Problem:
Quote the entries word for word, from the start through the line containing "goûter d’enfants ou", including both that first line and that last line.

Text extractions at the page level
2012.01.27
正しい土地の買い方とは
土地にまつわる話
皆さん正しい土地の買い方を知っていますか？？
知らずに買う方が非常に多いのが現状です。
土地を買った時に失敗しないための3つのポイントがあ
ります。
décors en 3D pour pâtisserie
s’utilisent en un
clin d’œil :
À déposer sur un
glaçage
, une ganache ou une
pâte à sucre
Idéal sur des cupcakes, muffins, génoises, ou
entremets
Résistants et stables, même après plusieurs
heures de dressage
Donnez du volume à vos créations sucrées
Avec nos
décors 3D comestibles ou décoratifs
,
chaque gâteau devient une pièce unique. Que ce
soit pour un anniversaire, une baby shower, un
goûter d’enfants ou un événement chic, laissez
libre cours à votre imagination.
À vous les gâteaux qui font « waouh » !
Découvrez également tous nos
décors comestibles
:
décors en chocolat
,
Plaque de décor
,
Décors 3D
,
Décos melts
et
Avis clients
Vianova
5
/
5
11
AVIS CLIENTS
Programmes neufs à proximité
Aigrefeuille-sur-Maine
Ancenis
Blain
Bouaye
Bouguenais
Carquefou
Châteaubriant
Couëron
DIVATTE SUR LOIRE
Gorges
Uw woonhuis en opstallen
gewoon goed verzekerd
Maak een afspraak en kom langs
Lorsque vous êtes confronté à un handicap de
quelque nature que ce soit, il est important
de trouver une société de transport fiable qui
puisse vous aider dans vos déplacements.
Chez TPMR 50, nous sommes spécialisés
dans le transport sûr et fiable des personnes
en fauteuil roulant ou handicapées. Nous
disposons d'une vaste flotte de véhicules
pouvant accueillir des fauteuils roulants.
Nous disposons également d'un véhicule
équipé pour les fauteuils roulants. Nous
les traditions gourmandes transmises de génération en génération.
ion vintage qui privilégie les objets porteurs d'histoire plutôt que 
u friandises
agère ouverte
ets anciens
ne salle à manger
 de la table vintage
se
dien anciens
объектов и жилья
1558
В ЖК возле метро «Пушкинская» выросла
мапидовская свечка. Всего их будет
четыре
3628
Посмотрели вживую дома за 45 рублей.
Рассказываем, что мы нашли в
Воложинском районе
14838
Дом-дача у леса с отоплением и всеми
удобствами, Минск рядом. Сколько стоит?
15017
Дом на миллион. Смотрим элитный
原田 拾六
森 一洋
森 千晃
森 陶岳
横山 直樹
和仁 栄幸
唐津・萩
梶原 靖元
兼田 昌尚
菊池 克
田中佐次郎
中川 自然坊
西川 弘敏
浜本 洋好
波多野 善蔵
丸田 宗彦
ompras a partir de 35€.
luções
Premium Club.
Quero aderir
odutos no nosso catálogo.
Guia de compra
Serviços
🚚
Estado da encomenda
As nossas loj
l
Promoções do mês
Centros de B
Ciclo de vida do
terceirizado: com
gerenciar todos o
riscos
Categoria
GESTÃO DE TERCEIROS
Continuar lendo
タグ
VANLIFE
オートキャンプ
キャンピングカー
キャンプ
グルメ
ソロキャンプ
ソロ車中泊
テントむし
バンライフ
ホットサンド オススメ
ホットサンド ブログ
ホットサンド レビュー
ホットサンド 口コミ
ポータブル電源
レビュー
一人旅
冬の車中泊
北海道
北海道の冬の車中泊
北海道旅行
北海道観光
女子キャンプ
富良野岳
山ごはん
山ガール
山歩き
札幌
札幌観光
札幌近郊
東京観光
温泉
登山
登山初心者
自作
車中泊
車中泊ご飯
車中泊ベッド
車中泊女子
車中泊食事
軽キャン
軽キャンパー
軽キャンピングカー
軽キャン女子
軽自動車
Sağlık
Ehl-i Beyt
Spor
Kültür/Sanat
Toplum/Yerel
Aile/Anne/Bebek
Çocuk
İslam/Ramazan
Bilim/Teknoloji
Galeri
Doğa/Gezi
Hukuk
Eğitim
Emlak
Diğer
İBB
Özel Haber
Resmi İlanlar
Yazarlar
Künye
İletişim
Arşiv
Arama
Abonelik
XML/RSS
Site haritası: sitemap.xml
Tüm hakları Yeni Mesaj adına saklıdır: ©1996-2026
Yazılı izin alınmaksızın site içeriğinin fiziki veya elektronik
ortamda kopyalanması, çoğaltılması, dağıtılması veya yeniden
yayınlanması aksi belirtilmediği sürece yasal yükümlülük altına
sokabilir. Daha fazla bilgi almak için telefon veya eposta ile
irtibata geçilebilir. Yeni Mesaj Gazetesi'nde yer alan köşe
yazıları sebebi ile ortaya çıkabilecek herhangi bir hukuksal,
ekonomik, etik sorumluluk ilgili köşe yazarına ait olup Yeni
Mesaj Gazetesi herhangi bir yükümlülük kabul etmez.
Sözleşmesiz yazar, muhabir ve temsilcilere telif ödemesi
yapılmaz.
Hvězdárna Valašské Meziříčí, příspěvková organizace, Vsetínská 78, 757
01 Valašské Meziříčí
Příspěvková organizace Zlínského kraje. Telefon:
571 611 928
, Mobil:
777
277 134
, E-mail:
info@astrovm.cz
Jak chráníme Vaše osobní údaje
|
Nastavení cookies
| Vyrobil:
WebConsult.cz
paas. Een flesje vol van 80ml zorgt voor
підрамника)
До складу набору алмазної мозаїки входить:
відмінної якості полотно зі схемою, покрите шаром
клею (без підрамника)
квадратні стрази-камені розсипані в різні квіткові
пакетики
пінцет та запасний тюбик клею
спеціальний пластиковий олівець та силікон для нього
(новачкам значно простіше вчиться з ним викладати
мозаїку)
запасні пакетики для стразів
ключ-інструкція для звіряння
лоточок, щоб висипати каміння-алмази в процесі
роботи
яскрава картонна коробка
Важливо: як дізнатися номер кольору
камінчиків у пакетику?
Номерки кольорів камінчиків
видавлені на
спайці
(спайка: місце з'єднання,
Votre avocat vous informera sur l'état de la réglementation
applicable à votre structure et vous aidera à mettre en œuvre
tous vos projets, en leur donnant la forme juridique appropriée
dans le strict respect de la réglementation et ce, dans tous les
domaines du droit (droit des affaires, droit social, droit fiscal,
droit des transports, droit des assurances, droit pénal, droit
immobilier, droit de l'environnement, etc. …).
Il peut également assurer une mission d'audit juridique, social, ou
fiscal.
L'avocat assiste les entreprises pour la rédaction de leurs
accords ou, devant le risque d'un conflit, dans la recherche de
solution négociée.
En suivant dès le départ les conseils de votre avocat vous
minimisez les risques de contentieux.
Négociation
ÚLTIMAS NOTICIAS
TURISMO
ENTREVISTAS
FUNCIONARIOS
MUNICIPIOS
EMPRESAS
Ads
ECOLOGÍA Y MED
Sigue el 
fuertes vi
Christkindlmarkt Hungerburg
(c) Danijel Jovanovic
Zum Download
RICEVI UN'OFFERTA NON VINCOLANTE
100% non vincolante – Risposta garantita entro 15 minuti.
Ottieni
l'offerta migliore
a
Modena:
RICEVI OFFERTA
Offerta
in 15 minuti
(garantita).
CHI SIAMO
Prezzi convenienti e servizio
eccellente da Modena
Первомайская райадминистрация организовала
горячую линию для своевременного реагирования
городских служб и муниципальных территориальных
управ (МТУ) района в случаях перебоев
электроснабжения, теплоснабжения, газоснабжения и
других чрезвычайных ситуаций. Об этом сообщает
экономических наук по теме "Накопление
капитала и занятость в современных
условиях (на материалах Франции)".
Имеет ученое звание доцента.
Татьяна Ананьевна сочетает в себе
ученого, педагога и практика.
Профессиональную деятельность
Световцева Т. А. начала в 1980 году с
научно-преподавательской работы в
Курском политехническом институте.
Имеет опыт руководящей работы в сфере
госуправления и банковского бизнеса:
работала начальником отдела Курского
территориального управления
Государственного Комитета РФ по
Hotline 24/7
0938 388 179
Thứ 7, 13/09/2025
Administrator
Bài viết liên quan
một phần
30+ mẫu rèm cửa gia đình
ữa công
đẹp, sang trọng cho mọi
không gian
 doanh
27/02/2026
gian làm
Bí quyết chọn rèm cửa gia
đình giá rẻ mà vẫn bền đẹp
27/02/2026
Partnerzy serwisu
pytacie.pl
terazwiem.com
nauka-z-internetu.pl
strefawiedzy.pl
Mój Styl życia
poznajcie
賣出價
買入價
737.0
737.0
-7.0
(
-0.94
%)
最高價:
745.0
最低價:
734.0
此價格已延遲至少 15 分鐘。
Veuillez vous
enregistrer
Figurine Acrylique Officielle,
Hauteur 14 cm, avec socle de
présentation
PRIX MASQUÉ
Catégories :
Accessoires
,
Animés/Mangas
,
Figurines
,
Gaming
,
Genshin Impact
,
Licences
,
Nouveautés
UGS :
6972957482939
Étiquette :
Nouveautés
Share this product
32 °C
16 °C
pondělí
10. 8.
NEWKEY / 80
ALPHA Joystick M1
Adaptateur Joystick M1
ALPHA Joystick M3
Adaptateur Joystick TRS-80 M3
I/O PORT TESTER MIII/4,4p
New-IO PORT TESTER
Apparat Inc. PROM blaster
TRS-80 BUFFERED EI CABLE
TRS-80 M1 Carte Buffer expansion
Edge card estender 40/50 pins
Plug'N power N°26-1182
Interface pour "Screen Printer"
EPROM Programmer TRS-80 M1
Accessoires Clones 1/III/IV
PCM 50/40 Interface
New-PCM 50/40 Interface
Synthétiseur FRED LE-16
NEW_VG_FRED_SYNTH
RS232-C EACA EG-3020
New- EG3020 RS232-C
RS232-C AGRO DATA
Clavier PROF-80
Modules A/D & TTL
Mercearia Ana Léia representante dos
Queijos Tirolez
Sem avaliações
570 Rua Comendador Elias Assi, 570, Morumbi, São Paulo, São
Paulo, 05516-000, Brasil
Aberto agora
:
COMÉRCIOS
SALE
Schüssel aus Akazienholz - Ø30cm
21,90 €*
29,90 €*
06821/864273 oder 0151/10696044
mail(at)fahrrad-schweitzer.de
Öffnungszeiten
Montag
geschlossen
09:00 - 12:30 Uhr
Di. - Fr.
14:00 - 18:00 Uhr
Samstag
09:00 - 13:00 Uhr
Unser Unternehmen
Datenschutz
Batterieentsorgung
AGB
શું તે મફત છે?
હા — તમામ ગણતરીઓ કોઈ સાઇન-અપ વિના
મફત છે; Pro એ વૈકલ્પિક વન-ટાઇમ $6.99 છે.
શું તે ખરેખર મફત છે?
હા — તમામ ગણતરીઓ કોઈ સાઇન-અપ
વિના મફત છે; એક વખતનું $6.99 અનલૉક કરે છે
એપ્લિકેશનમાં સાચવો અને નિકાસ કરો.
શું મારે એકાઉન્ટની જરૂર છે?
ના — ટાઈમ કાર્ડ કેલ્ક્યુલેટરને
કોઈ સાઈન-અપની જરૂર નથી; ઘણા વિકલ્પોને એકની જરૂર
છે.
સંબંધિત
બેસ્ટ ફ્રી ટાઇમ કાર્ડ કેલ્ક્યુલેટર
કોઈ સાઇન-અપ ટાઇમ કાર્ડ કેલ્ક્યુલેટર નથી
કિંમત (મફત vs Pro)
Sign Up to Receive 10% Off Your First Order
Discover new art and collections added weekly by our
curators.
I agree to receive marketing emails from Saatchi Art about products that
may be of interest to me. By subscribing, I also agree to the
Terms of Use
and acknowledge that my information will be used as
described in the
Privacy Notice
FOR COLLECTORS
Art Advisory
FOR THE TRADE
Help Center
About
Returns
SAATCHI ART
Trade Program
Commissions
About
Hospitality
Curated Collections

The completed task:
2012.01.27
正しい土地の買い方とは
土地にまつわる話
皆さん正しい土地の買い方を知っていますか？？
知らずに買う方が非常に多いのが現状です。
土地を買った時に失敗しないための3つのポイントがあ
ります。
décors en 3D pour pâtisserie
s’utilisent en un
clin d’œil :
À déposer sur un
glaçage
, une ganache ou une
pâte à sucre
Idéal sur des cupcakes, muffins, génoises, ou
entremets
Résistants et stables, même après plusieurs
heures de dressage
Donnez du volume à vos créations sucrées
Avec nos
décors 3D comestibles ou décoratifs
,
chaque gâteau devient une pièce unique. Que ce
soit pour un anniversaire, une baby shower, un
goûter d’enfants ou un événement chic, laissez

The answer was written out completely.